Das hoffe ich sehr. Wir haben dem Koalitionspartner gerade unsere Pläne zum WestbalkanKontingent unterbreitet. Wir lehnen uns ein bisschen an das an, was Deutschland macht, weil wir natürlich Sorge haben, dass jetzt die traditionell bei uns stark vertretenen Saisonniers vom Westbalkan alle nach Deutschland gehen, weil da seit März alles viel einfacher ist. Unser jetziges Kontingent von knapp 4300 ist ein kleines Kontingent und wir brauchen unbedingt ein größeres, weil wir durch den demografischen Wandel immer mehr Mitarbeiterinnen und Mitarbeiter benötigen werden. Wir haben in der Saison 250.000 Beschäftigte nur in der Beherbergung und Gastronomie.

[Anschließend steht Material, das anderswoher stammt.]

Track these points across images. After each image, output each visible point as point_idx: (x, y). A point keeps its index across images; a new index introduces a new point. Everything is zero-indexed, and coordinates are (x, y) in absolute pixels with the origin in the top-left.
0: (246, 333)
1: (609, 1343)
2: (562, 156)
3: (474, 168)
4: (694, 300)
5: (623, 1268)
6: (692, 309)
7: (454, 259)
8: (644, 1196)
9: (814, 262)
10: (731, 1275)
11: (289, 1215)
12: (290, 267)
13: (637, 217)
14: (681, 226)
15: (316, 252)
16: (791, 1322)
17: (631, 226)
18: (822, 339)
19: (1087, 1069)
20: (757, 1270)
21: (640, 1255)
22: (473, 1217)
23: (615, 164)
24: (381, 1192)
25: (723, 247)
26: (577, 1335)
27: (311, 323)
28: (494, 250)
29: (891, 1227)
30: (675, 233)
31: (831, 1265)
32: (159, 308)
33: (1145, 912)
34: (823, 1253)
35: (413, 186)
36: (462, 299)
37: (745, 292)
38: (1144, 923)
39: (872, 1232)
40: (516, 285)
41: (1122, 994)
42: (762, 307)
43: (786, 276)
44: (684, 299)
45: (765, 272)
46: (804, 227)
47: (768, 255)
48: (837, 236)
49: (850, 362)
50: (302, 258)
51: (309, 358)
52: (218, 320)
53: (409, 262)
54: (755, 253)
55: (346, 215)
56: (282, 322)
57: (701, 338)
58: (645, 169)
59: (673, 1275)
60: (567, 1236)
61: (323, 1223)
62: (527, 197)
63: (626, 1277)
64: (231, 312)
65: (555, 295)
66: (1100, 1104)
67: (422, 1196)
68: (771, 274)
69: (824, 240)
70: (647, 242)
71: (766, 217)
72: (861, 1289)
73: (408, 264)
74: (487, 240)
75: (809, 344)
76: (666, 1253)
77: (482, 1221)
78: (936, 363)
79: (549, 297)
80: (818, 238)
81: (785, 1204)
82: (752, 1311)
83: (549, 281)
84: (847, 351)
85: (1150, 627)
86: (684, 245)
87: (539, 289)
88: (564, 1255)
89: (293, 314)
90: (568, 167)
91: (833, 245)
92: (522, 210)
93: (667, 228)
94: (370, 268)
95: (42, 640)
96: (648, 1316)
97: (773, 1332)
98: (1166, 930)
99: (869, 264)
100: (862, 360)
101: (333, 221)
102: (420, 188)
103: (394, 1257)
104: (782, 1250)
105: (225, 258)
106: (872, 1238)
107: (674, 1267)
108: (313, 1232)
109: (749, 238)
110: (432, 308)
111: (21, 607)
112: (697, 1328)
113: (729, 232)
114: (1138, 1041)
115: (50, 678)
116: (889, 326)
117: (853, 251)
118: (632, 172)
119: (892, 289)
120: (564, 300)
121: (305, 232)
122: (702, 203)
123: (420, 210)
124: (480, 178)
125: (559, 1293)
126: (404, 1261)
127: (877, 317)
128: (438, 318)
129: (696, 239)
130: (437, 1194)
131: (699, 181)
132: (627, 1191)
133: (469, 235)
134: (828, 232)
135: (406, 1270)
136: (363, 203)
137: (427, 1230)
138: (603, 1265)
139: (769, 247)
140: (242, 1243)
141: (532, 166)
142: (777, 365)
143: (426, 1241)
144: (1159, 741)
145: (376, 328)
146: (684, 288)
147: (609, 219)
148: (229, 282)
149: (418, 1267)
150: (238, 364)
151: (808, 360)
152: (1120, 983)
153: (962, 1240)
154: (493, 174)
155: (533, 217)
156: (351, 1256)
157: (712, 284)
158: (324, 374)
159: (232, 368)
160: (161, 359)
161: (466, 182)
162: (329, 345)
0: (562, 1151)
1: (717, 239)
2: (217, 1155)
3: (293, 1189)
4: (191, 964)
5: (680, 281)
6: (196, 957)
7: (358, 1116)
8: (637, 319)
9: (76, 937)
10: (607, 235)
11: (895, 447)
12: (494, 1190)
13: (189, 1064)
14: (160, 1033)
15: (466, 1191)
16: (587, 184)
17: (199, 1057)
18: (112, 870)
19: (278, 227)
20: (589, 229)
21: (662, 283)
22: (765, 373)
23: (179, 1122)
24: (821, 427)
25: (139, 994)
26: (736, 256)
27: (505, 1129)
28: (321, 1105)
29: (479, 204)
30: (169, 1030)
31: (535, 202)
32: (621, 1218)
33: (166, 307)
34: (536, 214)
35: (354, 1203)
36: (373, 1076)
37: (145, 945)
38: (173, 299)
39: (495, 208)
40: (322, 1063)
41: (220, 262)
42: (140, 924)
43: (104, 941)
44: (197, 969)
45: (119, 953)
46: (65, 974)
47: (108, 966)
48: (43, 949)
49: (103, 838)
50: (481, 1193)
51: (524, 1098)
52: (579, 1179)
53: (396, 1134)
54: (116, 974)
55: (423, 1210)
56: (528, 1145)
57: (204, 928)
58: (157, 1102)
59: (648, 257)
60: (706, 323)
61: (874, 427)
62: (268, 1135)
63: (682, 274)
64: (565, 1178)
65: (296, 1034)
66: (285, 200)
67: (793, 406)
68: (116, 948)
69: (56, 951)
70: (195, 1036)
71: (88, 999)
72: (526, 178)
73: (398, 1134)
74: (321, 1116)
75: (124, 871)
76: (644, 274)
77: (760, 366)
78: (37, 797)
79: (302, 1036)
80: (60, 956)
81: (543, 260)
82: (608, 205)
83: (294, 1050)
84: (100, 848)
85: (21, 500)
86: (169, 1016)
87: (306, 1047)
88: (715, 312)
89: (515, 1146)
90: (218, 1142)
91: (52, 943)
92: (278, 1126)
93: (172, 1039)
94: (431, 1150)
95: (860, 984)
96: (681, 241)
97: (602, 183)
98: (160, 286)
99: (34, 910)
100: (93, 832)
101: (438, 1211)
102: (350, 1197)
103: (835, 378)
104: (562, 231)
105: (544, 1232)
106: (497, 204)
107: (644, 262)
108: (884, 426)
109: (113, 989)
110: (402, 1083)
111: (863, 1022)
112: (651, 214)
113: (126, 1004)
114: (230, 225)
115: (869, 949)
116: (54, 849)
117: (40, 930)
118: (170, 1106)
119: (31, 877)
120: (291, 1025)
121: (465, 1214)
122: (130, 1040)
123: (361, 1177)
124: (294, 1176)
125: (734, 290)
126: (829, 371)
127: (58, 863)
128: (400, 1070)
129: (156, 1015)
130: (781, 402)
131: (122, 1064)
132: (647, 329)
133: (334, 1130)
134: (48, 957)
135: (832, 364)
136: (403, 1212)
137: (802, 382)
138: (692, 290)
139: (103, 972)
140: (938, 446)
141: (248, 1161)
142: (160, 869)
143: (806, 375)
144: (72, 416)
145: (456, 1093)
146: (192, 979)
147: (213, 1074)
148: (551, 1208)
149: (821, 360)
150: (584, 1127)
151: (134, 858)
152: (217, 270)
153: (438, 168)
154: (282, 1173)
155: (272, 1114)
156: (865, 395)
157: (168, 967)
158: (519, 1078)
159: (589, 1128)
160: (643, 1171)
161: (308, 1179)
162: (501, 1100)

Wie steht es um die geforderte Klarnamen-Pflicht?
Beim informellen Tourismusministertreffen in Belgien wurde diese als wichtiges Thema akzeptiert. Dafür braucht es auf EU-Ebene ein Lobbying dafür. Ein österreichischer Alleingang würde zwar gehen, aber gegenüber den großen Plattformen braucht es eine gemeinsame Umsetzung, die zumindest zwei Jahre dauern dürfte.